The purpose of this study is to provide data on the activity of a standard daunorubicin, cytarabine, and etoposide (ADE) induction plus epigenetic priming with decitabine as assessed by standard measures of complete remission (CR), leukemia free survival (LFS) and overall survival (OS), as well as, on minimal residual disease (MRD). It will also provide necessary data on the safety and Pharmacokinetics (PK) of decitabine in pediatric patients that is currently unavailable.

This phase I trial is studying the side effects and the best dose of alvespimycin hydrochloride in treating patients with relapsed chronic lymphocytic leukemia (CLL), small lymphocytic lymphoma (SLL), or B-cell prolymphocytic leukemia (B-PLL). Drugs used in chemotherapy, such as alvespimycin hydrochloride, work in different ways to stop the growth of cancer cells, either by killing the cells or by stopping them from dividing.

This study is to determine the number of European Leukemia Network (ELN)guideline defined treatment failure events from time of study entry in CML-CP patients with low imatinib trough concentrations treated with nilotinib.

In this phase I extension study, the investigators seek to test the safety of both higher doses of plerixafor as well as intravenous dosing to maximize inhibition of the target, CXCR4.

This is an open-label, dose-escalation Phase 1 study of the investigational agent, ON 013105. In laboratory animal studies, ON 013105 has demonstrated anti-cancer activity. The purpose of this study is to determine the highest dose of ON 013105 that can be given safely in patients with relapsed/refractory Lymphoma or B-cell Acute Lymphocytic Leukemia (Philadelphia chromosome negative). Patients will receive weekly 2-hour IV infusions of ON 013105 at higher and higher doses until intolerable side effects are observed. It is important to know the highest safe dose so additional studies can be done.

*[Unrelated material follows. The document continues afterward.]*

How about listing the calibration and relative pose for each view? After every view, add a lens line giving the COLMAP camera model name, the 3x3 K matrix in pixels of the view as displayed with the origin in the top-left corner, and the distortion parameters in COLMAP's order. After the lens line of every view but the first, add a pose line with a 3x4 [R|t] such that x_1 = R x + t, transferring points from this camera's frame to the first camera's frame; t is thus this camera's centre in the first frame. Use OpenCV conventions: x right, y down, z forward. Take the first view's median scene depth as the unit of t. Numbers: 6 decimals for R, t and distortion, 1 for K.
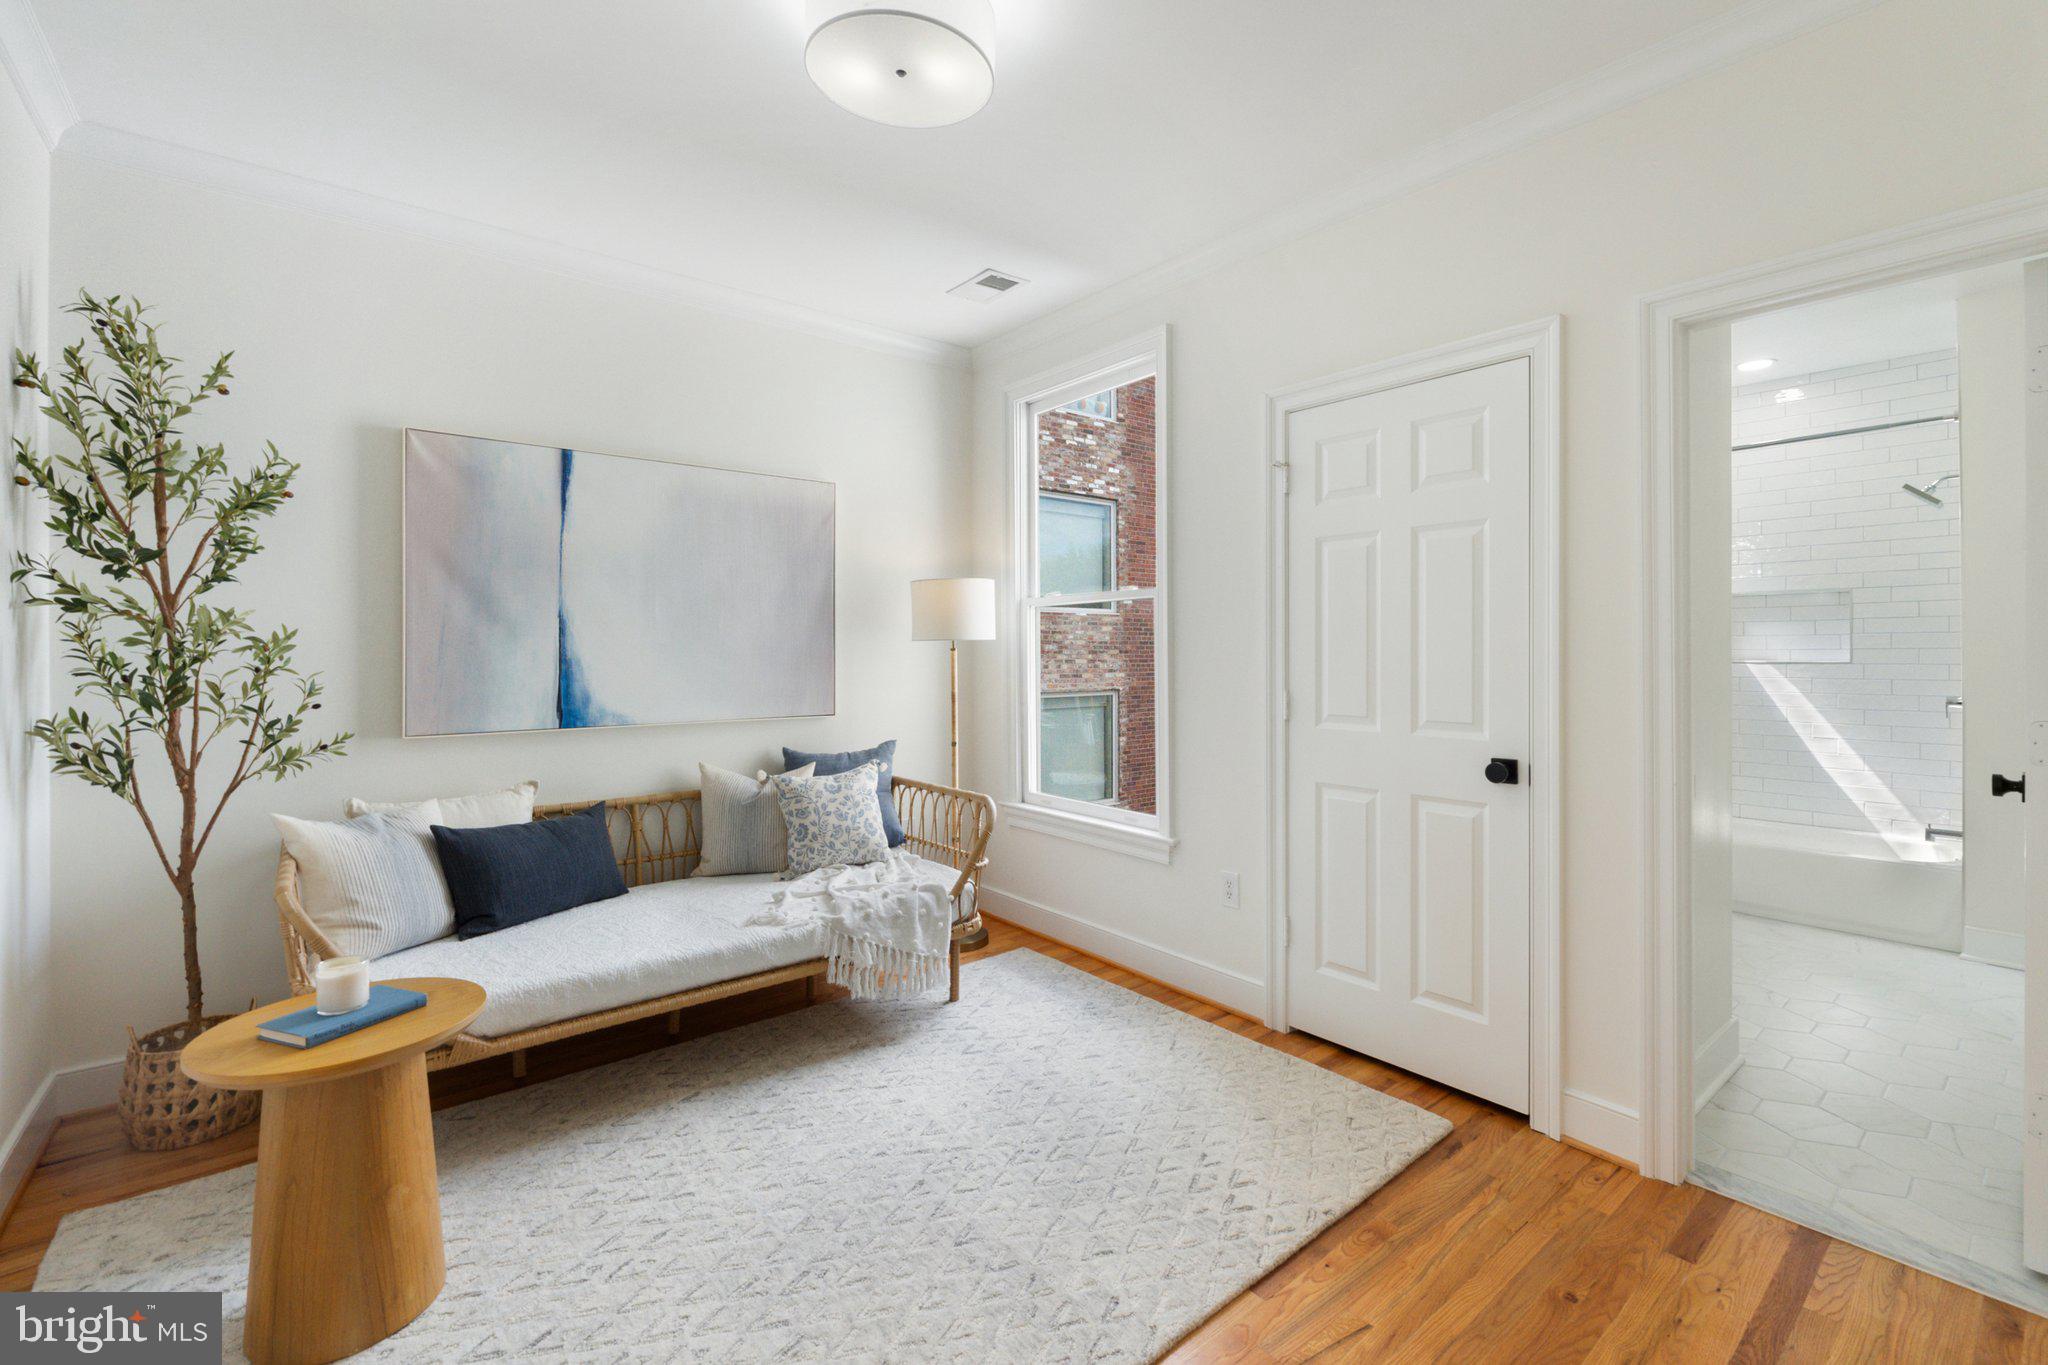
lens RADIAL K [[874.8, 0, 1026.8], [0, 874.8, 648.0], [0, 0, 1]] dist [-0.004605, -0.000586]
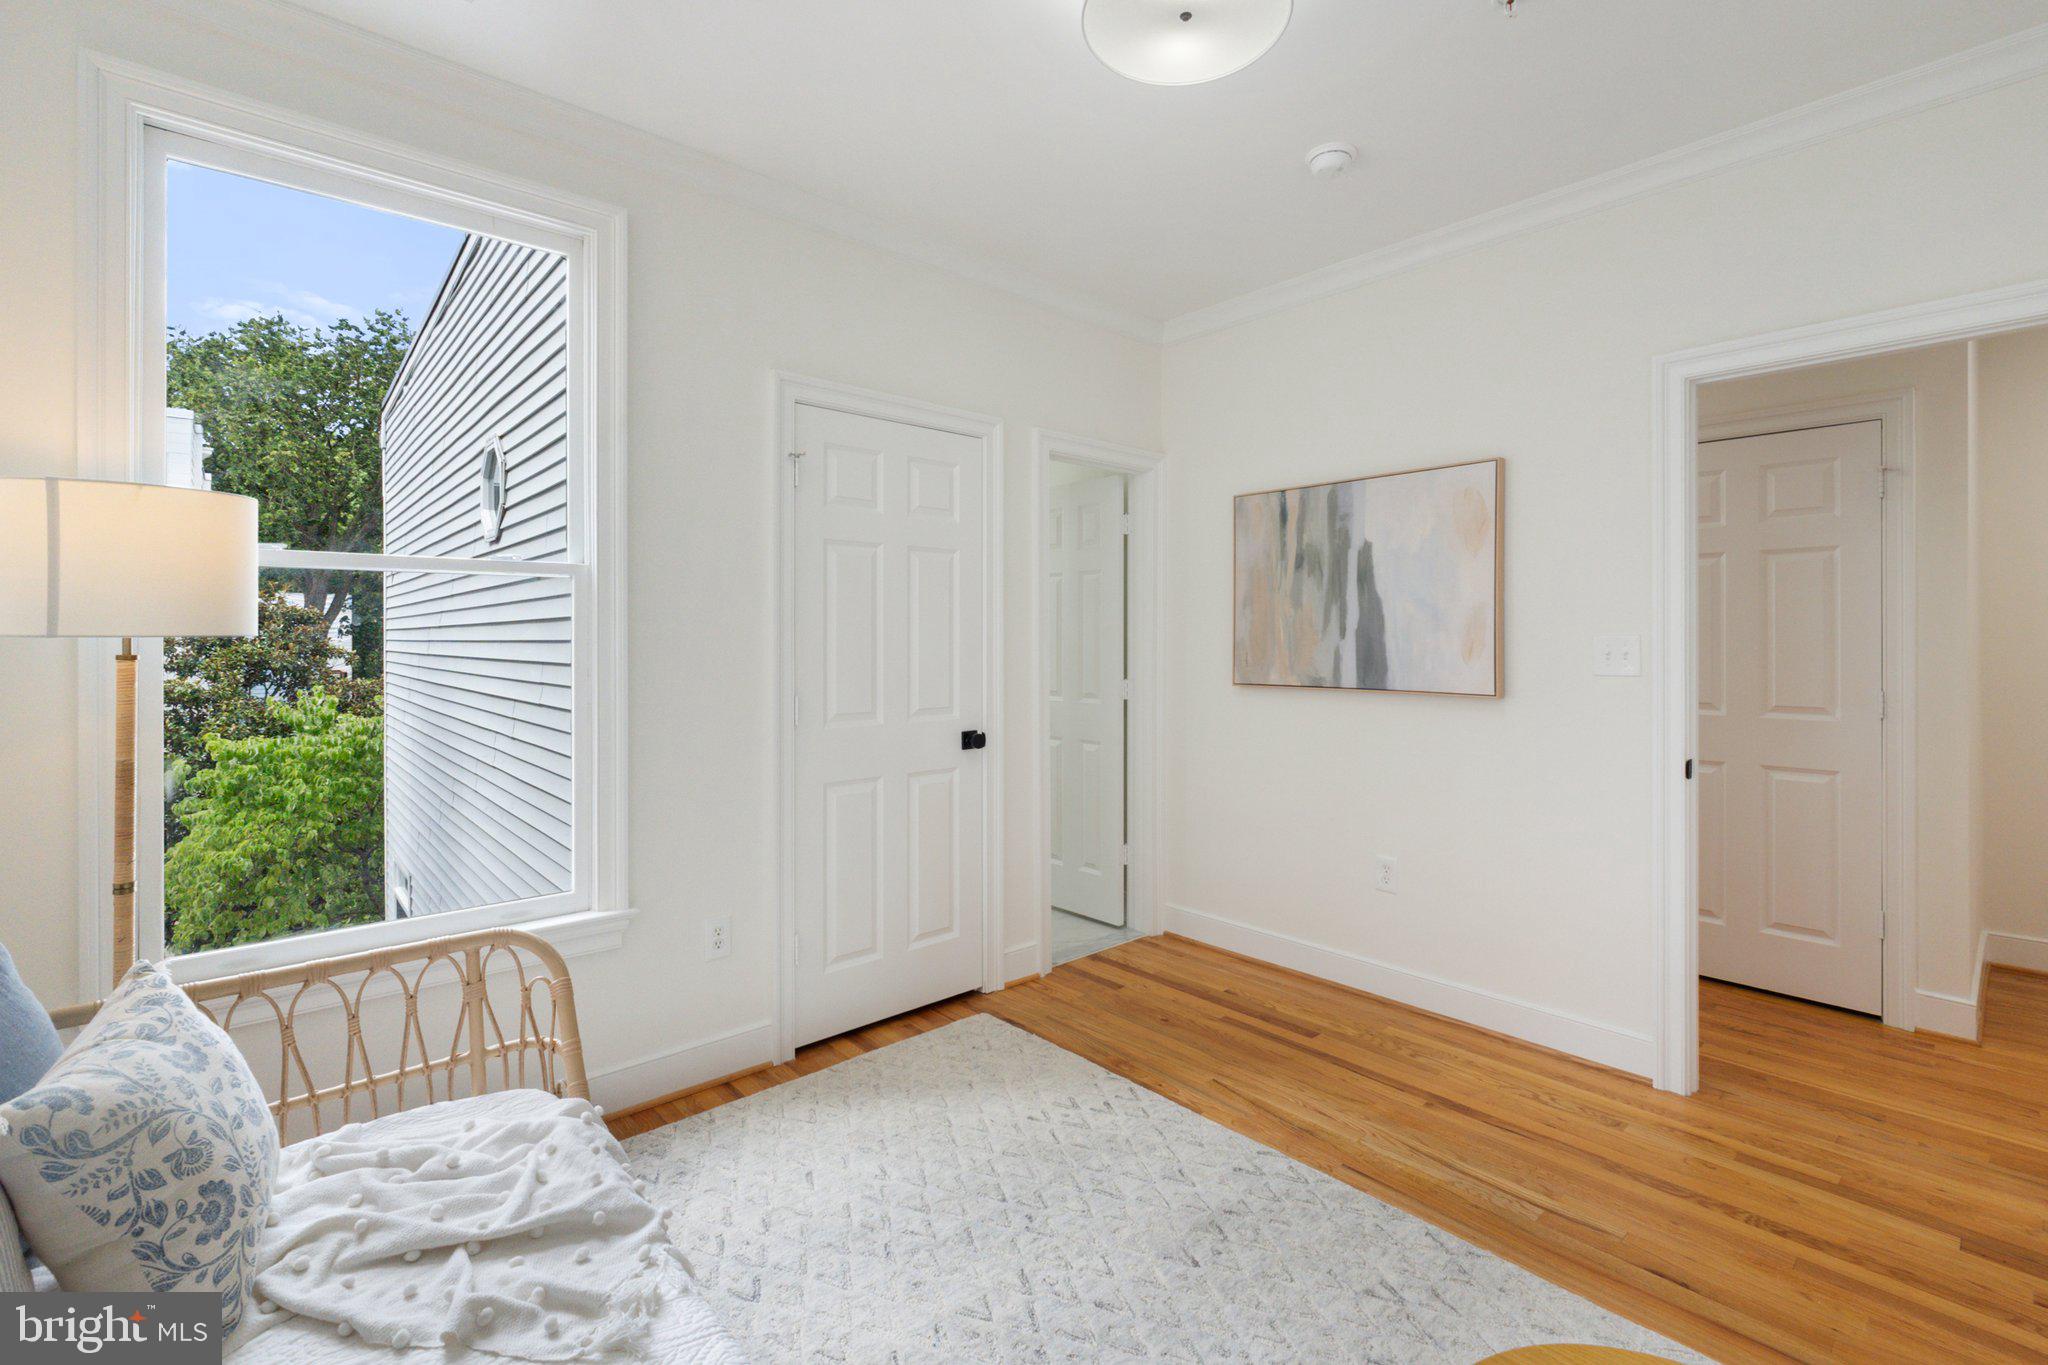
lens RADIAL K [[898.7, 0, 1039.2], [0, 898.7, 644.8], [0, 0, 1]] dist [-0.003995, -0.000399]
pose [[-0.041106, -0.001598, 0.999153, -0.738436], [0.001276, 0.999998, 0.001652, -0.006663], [-0.999154, 0.001343, -0.041104, 0.840307]]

The goal of this clinical research study is to learn if transferring the donor's NK cells, in combination with an antibody called epratuzumab and low-dose interleukin (IL-2), into your body can be done safely. Researchers want to find out if the infused NK cells will survive after the infusion and if the NK cell infusion helps to destroy cancer cells in the recipient's body and possibly to help control the disease. Primary Objectives: · Evaluate the feasibility of collecting an adequate number of natural killer (NK) cells from a donor and evaluate the safety of a haploidentical donor-derived NK cell infusion, Epratuzumab, and low-dose interleukin-2 (IL-2). Secondary Objectives: Quantification and persistence of the infused donor NK cell in vivo; Quantification and persistence of cytokine levels; Assessment of NK cell immunophenotype and function; Correlate above with anti-tumor effect.

RATIONALE: Bortezomib and vorinostat may stop the growth of cancer cells by blocking some of the enzymes needed for cell growth. Giving bortezomib together with vorinostat may kill more cancer cells. PURPOSE: This phase II trial is studying how well giving bortezomib together with vorinostat works in treating patients with high-risk myelodysplastic syndrome or acute myelogenous leukemia.

RATIONALE: Giving chemotherapy drugs, such as busulfan and etoposide, and intensity-modulated radiation therapy before a donor stem cell transplant helps stop the growth of cancer cells. It also helps stop the patient's immune system from rejecting the donor's stem cells. When the healthy stem cells from a donor are infused into the patient they may help the patient's bone marrow make stem cells, red blood cells, white blood cells, and platelets. Sometimes the transplanted cells from a donor can make an immune response against the body's normal cells. Giving intensity-modulated radiation therapy together with busulfan and etoposide before a transplant may stop this from happening. PURPOSE: This phase I/II trial is studying the side effects and best dose of intensity-modulated radiation therapy when given together with busulfan and etoposide followed by a donor stem cell transplant and to see how well it works in treating patients with advanced myeloid cancer.

This study is to evaluate the safety of transplantation of two cord blood products, including toxicities in patients following high-dose, myeloablative chemotherapy for blood malignancies. It is also to determine if the use of two cord products results in an improvement in neutrophil engraftment.